_WORK REQUEST_
Look at each line of the listing. Copy those that hold the string "Link".
(THE RECORDS)
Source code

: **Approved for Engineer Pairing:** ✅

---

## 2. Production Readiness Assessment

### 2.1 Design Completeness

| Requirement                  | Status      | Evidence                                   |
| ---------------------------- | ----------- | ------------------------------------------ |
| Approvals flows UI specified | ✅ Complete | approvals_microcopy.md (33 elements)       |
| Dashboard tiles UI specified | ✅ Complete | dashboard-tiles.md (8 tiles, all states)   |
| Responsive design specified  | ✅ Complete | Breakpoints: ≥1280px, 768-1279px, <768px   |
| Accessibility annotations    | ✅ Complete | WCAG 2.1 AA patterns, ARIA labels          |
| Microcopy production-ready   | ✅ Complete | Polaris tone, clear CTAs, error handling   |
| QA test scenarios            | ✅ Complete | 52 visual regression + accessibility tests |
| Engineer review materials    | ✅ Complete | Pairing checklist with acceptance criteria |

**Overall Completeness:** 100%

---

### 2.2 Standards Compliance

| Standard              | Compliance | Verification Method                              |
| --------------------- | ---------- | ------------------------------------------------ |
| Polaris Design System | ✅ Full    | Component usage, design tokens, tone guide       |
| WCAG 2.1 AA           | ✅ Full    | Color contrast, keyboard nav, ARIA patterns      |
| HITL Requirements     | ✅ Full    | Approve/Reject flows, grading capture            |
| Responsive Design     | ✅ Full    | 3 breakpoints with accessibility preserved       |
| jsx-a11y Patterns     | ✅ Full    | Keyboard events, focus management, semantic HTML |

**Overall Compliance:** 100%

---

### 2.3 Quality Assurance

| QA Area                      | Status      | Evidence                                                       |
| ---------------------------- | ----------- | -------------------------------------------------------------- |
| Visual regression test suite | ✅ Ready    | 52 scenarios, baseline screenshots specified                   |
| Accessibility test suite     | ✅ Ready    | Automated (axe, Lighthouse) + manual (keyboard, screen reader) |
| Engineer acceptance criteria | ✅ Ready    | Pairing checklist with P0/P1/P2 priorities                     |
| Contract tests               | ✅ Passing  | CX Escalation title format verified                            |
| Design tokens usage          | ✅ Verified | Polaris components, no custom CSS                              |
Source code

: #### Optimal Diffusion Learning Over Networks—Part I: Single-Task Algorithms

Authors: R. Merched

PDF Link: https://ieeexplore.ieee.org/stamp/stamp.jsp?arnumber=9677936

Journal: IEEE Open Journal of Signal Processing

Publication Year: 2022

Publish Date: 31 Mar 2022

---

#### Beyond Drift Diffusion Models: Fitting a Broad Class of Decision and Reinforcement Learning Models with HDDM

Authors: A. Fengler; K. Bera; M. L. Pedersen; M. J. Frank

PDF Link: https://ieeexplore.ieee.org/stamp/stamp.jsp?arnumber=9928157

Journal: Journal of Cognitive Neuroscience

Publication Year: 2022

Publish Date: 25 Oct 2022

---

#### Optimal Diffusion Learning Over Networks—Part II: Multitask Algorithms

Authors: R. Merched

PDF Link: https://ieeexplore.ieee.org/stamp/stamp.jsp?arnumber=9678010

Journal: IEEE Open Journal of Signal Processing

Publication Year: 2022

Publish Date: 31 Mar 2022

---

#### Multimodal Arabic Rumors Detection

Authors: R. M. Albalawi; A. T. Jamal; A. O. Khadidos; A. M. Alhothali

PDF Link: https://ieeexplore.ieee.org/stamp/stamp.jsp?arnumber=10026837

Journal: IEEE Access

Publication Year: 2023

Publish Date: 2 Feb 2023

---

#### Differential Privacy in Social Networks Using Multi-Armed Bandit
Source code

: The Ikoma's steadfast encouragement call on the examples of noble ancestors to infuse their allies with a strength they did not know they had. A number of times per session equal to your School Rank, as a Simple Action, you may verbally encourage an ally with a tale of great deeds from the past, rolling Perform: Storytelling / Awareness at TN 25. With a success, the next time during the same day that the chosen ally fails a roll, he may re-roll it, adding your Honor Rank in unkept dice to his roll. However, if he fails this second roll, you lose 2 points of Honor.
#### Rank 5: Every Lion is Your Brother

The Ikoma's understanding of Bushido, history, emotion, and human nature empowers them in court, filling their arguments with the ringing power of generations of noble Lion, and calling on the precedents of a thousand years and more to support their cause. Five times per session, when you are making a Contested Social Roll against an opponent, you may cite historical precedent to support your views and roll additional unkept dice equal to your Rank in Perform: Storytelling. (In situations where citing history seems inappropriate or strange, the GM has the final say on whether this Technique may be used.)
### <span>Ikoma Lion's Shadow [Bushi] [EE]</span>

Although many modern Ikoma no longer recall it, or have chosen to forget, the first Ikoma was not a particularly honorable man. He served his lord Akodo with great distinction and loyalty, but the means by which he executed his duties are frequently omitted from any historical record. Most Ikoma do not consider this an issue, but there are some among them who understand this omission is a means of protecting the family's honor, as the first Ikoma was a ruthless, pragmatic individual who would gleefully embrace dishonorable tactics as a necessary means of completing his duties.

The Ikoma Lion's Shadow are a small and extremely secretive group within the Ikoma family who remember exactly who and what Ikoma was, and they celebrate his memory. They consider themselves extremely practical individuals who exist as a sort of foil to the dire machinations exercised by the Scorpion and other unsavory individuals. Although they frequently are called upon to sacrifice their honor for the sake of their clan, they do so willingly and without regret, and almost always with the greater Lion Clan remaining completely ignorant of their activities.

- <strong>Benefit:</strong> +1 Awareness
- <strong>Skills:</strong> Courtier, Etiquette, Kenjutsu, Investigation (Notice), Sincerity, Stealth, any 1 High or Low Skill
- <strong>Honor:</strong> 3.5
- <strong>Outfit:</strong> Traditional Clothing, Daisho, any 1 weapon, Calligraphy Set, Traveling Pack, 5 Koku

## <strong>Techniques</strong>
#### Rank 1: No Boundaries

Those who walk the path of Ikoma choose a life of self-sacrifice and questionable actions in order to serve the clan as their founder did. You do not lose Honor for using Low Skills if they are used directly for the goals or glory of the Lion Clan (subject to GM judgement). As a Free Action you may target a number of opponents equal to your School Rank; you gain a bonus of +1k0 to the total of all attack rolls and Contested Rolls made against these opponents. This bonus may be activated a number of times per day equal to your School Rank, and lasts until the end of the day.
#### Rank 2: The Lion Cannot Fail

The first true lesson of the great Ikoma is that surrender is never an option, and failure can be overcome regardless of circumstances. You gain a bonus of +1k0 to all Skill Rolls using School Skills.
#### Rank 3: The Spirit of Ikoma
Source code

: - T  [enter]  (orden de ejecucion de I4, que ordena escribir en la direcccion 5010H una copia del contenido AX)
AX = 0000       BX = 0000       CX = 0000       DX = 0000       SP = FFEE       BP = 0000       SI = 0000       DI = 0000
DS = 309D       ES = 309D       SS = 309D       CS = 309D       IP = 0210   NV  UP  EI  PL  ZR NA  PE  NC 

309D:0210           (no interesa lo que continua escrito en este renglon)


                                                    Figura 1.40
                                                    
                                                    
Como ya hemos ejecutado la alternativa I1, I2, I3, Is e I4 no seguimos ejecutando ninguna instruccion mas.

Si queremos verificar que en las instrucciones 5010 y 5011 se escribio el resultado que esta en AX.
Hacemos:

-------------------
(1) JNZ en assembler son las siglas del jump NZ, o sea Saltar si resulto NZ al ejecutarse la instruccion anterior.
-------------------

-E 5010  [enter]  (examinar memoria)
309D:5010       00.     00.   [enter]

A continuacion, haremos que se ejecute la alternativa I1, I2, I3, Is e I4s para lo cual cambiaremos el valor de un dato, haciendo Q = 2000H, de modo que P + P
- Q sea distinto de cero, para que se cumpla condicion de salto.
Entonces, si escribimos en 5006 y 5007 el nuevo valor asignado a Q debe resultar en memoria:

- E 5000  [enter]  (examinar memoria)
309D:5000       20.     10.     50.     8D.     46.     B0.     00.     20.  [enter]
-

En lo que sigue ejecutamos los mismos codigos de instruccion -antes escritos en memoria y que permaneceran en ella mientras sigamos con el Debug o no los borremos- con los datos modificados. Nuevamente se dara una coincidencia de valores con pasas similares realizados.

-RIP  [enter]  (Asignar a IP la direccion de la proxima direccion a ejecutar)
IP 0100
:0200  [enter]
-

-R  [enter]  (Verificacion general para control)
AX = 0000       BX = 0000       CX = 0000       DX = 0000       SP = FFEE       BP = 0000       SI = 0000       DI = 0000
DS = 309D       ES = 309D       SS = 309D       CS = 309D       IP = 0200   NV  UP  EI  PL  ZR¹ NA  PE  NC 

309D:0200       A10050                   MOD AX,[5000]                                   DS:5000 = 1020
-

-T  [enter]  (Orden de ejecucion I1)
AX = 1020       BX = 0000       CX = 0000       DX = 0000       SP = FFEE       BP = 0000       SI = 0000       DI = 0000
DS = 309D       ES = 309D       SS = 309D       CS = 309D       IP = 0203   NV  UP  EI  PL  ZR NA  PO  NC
(End THE RECORDS)
_WORKED SOLUTION_
PDF Link: https://ieeexplore.ieee.org/stamp/stamp.jsp?arnumber=9677936
PDF Link: https://ieeexplore.ieee.org/stamp/stamp.jsp?arnumber=9928157
PDF Link: https://ieeexplore.ieee.org/stamp/stamp.jsp?arnumber=9678010
PDF Link: https://ieeexplore.ieee.org/stamp/stamp.jsp?arnumber=10026837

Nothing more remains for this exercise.